CHIARA MASTROIANNI - Oui, j'y ai toujours cru. La mère de ma demisœur Barbara [Flora Carabella, la femme de Marcello Mastroianni] était fan de films d'horreur et obsédée par le spiritisme. Très tôt, j'ai vu des photos d'ectoplasmes et des films qu'on ne montrait pas à un enfant de 7 ans, comme ceux de Dario Argento. J'étais ravie ! J'ai toujours aimé les contes, je suis dingue de Henry James. Et j'ai déjà joué des fantômes, comme celui de la tante de Christophe Honoré dans sa pièce Le Ciel de Nantes.

Et dans Marcello mio, vous ressuscitez votre fantôme à vous, votre père... Qui a eu l'idée de ce film, où fiction et intimité se mêlent ?

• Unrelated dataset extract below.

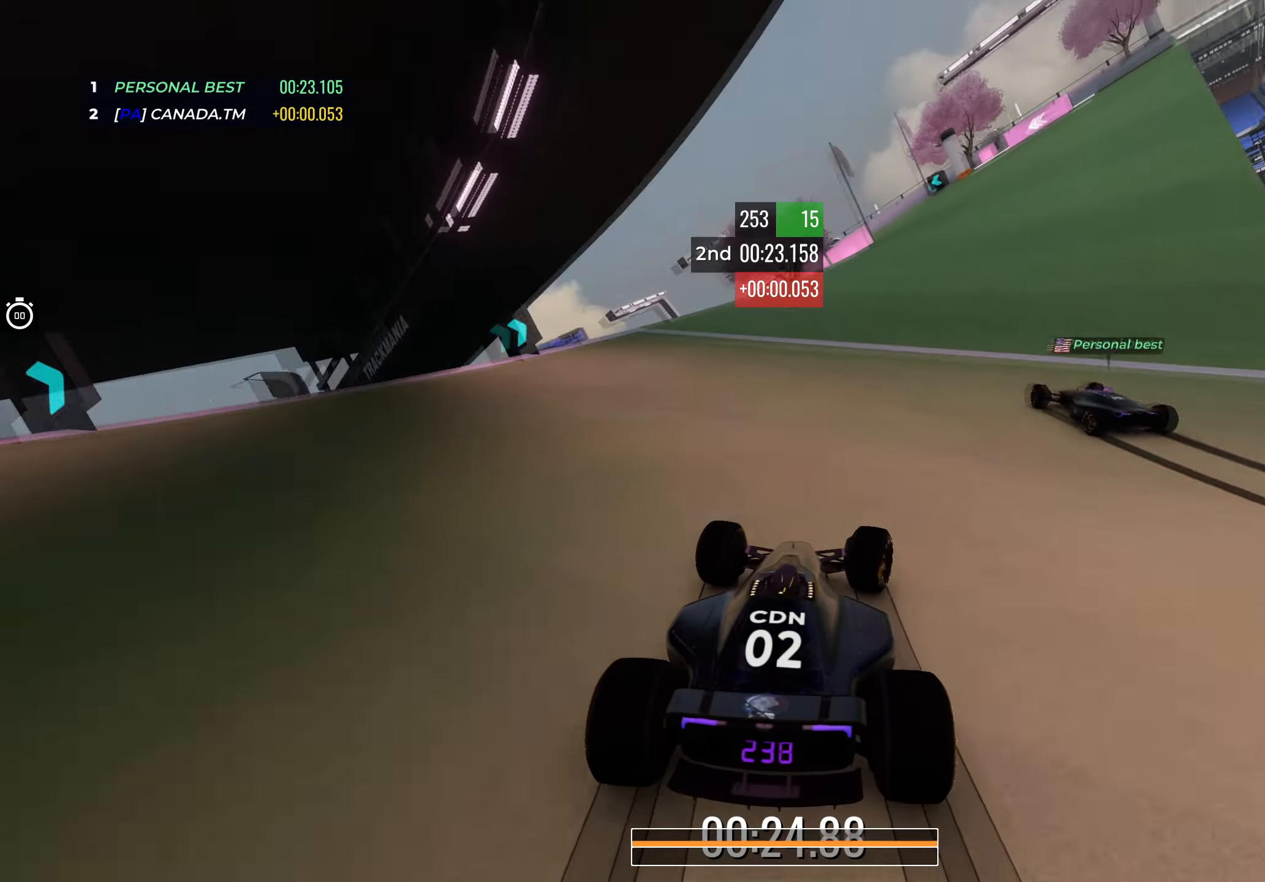
{"keys": ["up"], "events": [[83, "right", "down"], [200, "right", "up"]]}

Nous avons fait un échange de fantômes ! Christophe m'a confié sa tante, et moi, mon père... Un jour, il m'a demandé s'il pouvait écrire un scénario sur ce thème. J'ai accepté, c'était évident qu'un tel film ne pouvait se faire qu'avec lui : j'ai la chance de travailler avec Christophe depuis près de vingt ans [sept films et une pièce]. La confiance entre nous s'est très vite établie, pourtant nous ne nous voyons pas dans la vie privée. Dans son premier film, j'avais un tout petit rôle, c'était frustrant mais il m'a dit : « On se retrouvera pour un autre projet. » À mon grand étonnement, il a tenu parole car il est très loyal. Il a ensuite été là dans des moments particuliers... J'ai traversé des périodes de questionnements internes où j'ai douté de moi et il avait comme des antennes : il m'appelait pile à ce moment-là pour me parler d'un nouveau projet.

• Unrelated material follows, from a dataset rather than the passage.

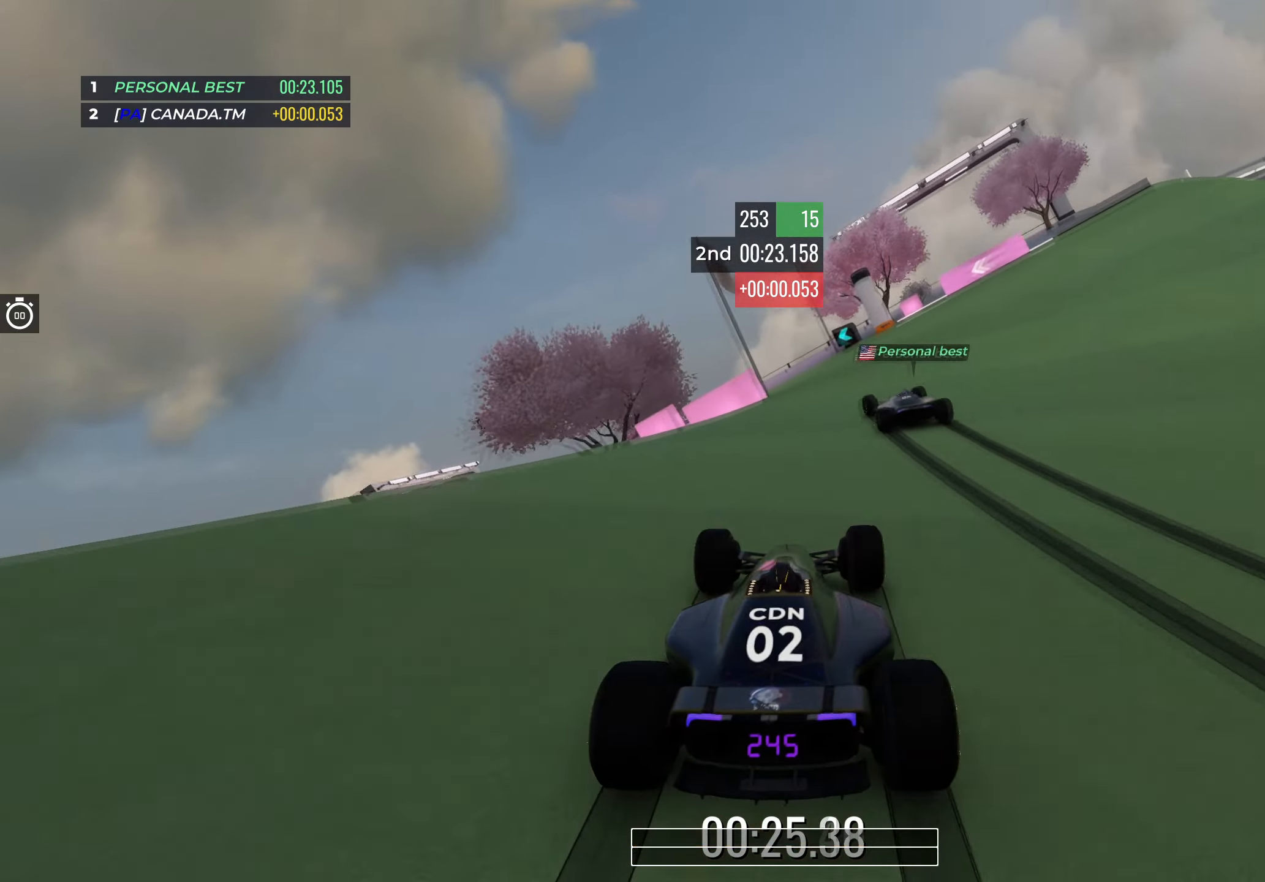
{"keys": ["left", "up"], "events": [[67, "left", "down"]]}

Chiara Mastroianni dans Marcello mio

Chiara Mastroianni dans "Marcello mio" (Crédits : DR)

Vous l'avez laissé écrire un scénario très privé sur votre famille... Avez-vous pris part au script ?

Non, il a écrit seul. Mais c'est rigolo, ma mère m'a dit en le lisant : « Mais tu lui as quand même beaucoup parlé, à Christophe », alors que non !

Il m'a juste envoyé un questionnaire basique avec des questions comme « est-ce que tu regardais la télé avec ton père ? Est-ce qu'il avait un chien ? », et à partir de là il a créé une fiction, comme pour Le Ciel de Nantes qu'il a écrit d'après nos improvisations. Marcello mio est une comédie, une fable, une fantaisie... Le film d'un cinéaste qui aime le cinéma et a un grand respect des acteurs.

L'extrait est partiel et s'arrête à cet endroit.